Fast and small processing method
Bloom filter (Bloom Filter): is a very space-efficient probabilistic algorithm and data structure, used to determine whether an element is in a set (similar to Hashset).
Its core is a long binary vector and a series of hash functions
The length of the array and the number of hash functions are determined dynamically.
Hash function: SHA1, SHA256, MD5..
2. The classic scene of the application
A public email provider like Yahoo, HotMail, and Gmail
always needs to filter out spam from people
who send spam
. Registering a new address, there are 5 billion addresses that send spam emails at least in the world.
How to quickly determine whether an email address is a spam address? Save it and confirm?
An average mailbox is 18 bytes, how big is the capacity of 5 billion mailboxes?
18byte x 5 billion = 9 billion
3. Strengths and Weaknesses
Advantages:
full storage but not the element itself, which is advantageous in some occasions with very strict confidentiality requirements;
high space efficiency
Insertion/query time is a constant O(k), far exceeding the general algorithm
Disadvantages:
There is a false positive rate, which increases as the number of stored elements increases; in
general, elements cannot be deleted from the Bloom filter; the
process of determining the length of the array and the number of hash functions is complicated ;
4. Application scenarios
- Google's famous distributed database Bigtable and Hbase use Bloom filters to find rows or columns that do not exist, and reduce the number of IOs for disk lookups
- The document storage inspection system also employs bloom filters to detect previously stored data
- Google Chrome uses a Bloom filter to speed up Safe Browsing
- Spam address filtering
- Crawler URL address deduplication
- Solve the problem of cache penetration
5. Bloom Filter actual combat
Use goole guava to easily implement bloom filter
source code analysis bitArray, numHashFunction, funnel, Strategy, put(),
Demo instance
Scenario description: 100w strings are put into bloom filter, and 1w strings are randomly generated to determine whether they exist in 100w
Purpose, understand the simple use of bloom filter;
understand the influence of false positive rate on the number of hash functions and the length of bit arrays;
use bloom filter to solve the problem of cache breakdown
public class BloomFilterTest { private static final int insertions = 1000000; //100w @Test public void bfTest(){ // Initialize a Bloom filter that stores string data, the initial size is 100w, cannot be set to 0 BloomFilter<String> bf = BloomFilter.create(Funnels.stringFunnel(Charsets.UTF_8), insertions,0.001 ) ; // Initialize a set that stores string data, initialize size 100w Set<String> sets = new HashSet<> (insertions); // Initialize a set that stores string data, initialize size 100w List<String> lists = new ArrayList< String> (insertions); // Initialize 1 million random and unique strings to three containers---initialization operation for ( int i = 0; i < insertions; i++ ) { String uuid = UUID.randomUUID().toString(); bf.put(uuid); sets.add(uuid); lists.add(uuid); } int wrong = 0; // The number of times the Bloom filter is wrongly judged int right = 0; // The number of times the Bloom filter is correct for ( int i = 0; i < 10000; i++ ) { String test = i%100==0?lists.get(i/100):UUID.randomUUID().toString(); // Select the string that must exist in bf according to a certain proportion if (bf.mightContain(test) ){ if (sets.contains(test)){ right ++; }else{ wrong ++; } } } System.out.println("=================right====================="+right);//100 System.out.println("=================wrong====================="+wrong); } }
6. Solve cache breakdown
private BloomFilter<String> bf; @postConstruct -------------> Initialized method private void init(){ // Add the unique code in // Initialize Bloom filter bf = BloomFiler.create(Funnels.stringFunner(Charsets .UTF_8), encoding.size()*1.2 ); for (String str:ucodes){ bf.put(str); } ======== Put Bloom filter data into a single service, separate from business code use multithreading if(bf.mightContain(usercode)){ return null; }
This time the Bloom filter landing scene is: optimizing the associated query
Optimization background: Querying an order needs to be associated with the early warning order data.

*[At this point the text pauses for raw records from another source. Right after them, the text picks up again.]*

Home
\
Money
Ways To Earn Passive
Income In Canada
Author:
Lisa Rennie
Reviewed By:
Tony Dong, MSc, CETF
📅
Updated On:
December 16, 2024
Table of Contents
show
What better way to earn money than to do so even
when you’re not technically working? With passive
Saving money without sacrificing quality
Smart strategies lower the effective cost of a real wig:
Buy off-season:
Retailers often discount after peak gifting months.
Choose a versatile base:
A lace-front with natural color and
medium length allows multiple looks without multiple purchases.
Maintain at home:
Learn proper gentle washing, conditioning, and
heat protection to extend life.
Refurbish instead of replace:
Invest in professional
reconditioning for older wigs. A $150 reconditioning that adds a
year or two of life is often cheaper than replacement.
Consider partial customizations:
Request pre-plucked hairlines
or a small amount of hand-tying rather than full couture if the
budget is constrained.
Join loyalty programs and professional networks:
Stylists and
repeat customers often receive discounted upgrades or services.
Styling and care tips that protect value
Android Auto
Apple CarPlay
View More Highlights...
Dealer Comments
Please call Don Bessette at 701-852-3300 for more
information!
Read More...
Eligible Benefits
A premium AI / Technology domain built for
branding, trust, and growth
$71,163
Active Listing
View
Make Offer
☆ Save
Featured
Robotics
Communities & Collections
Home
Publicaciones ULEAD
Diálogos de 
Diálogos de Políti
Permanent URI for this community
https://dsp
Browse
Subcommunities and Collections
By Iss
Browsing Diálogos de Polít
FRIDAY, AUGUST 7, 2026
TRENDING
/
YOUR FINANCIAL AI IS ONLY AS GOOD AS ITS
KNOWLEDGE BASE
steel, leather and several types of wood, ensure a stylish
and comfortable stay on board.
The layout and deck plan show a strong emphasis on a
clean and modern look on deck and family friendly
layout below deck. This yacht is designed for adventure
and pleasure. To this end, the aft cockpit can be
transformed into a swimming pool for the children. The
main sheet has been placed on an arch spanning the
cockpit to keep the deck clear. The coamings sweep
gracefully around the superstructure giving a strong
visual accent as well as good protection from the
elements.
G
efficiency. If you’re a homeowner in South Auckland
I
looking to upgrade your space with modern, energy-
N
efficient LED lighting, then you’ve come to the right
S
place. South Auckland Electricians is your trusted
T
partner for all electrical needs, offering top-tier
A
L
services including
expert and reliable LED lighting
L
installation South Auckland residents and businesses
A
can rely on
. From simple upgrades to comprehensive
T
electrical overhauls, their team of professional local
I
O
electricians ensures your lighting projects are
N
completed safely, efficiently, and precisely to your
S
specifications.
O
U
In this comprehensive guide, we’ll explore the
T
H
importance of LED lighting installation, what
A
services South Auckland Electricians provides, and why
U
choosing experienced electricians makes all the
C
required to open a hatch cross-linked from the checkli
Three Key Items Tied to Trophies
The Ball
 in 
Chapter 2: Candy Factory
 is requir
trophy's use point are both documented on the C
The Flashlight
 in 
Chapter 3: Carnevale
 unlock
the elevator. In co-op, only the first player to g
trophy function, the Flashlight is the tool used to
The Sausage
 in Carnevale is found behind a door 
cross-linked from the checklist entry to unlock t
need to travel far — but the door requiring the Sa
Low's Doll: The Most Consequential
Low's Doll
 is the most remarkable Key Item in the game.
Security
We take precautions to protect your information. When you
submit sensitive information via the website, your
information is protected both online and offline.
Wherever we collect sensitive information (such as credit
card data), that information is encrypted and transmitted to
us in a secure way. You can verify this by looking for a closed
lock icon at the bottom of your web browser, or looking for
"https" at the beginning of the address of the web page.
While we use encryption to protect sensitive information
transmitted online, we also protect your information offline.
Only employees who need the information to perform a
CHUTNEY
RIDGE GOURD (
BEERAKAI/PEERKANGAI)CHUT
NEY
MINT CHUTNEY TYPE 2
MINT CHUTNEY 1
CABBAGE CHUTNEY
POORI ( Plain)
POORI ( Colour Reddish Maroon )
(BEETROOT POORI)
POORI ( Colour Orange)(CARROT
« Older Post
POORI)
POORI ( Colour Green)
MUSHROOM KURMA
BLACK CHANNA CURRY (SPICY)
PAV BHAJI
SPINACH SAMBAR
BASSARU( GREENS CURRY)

Since each early warning is queried, the early warning table is queried once, which is inefficient, that is, to determine whether the order is early warning or not.
You can store a copy of the alerted order in the Bloom filter first, and then it can be used for association when querying the order.
The reason for applying this scenario: most orders are still normal, so don't associate each time
First go to the Bloom filter to check whether the order exists. If it does not exist, it will return to normal. If it exists, go to the early warning table to query, allowing a certain error rate.